子どもの頃、テレビのCMで「テレビばっかり見ていると、今に尻尾が生えてくる」というのがあった。テレビに夢中になる子どもを戒めるCMだったのだろう。携帯電話が普及し始めた頃、「携帯電話の電波が脳に悪い影響を与える」といううわさが流れた。たまたま、日本に来ていた米国の著名な研究者に話すと、「携帯電話を持つこと自体がおかしい」とおっしゃった。さかのぼると、人は文字を使うことでうまく思い出すことができなくなる、と警鐘を鳴らした学者もいた。こうした想像力を、文字に頼りすぎたわれわれは既に失っていないか。

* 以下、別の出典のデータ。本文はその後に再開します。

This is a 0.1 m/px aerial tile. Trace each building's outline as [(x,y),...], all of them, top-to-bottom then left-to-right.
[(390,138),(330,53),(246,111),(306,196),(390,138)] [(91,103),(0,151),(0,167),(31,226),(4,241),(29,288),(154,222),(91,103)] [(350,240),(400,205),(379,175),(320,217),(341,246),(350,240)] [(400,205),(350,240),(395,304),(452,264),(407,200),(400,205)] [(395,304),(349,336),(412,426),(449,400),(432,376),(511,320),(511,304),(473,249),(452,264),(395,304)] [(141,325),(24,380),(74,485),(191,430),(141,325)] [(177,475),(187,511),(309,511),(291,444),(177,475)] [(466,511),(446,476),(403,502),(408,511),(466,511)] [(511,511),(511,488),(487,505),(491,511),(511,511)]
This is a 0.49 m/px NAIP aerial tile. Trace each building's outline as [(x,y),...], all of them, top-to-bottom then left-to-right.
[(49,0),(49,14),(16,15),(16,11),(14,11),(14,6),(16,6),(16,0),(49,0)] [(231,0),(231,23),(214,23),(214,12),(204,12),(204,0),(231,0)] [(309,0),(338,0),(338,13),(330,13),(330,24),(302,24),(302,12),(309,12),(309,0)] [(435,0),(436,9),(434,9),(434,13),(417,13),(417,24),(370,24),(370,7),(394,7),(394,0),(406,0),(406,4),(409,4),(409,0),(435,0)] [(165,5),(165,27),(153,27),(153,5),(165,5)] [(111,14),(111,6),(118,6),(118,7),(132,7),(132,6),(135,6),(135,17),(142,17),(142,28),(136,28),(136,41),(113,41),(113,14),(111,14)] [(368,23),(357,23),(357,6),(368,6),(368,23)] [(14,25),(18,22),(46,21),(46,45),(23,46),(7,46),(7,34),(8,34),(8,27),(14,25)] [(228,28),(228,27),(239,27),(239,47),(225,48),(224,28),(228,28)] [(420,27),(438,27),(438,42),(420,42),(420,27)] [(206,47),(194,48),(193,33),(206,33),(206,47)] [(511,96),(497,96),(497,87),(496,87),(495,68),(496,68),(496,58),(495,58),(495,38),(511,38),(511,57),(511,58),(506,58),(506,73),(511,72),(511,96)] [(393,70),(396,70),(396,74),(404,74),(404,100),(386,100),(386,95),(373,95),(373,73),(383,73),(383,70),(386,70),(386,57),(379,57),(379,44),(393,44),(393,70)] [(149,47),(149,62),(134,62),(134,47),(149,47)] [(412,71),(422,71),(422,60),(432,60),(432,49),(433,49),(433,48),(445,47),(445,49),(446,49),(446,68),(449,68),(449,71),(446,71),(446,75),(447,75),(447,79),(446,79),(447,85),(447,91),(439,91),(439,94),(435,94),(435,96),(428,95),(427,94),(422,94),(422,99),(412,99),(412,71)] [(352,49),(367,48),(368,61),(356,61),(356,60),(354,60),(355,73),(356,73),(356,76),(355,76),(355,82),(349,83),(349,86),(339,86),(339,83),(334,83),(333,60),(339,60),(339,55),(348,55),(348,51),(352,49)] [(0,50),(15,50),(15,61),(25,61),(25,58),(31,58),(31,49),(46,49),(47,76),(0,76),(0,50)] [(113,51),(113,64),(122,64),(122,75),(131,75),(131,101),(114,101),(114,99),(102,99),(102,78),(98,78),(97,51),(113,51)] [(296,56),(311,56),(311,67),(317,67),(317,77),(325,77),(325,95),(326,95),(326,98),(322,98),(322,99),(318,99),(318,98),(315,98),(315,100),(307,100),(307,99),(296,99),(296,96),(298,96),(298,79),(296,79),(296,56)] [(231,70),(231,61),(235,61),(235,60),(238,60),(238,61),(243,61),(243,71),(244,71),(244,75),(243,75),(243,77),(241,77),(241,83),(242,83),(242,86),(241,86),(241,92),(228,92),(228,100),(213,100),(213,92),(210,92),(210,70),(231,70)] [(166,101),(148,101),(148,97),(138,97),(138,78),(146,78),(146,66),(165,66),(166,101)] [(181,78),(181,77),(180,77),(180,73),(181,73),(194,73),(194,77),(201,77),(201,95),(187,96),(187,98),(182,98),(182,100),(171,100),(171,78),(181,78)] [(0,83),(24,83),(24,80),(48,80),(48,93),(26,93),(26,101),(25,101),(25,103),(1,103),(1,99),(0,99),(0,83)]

古今東西の賢者で一文字も書いていない方がいたことを覚えておこう。
オンライン講義は、私には苦痛である。一方、オンラインで公開した講義を繰り返し見てくれた学生がいたことは望外の喜びだった。私の学生時代にはオンライン講義などあるはずもなく、全神経を講義に集中し、一期一会を満喫した。一言一句も聞き漏らさず、ノートに書き取ろうとした。何度もノートを読み返した。気に入った講義は、自分でその講義ノートを作った。それでも文字に頼っていた。とても賢者の域には達しない。
研究は、誰にでも打ち明けられるほど「安い」ものではない。ネットにあげられない「奥義」ばかりである。詩人に倣って「***の電源を切って、町へ出よう」と締めくくる。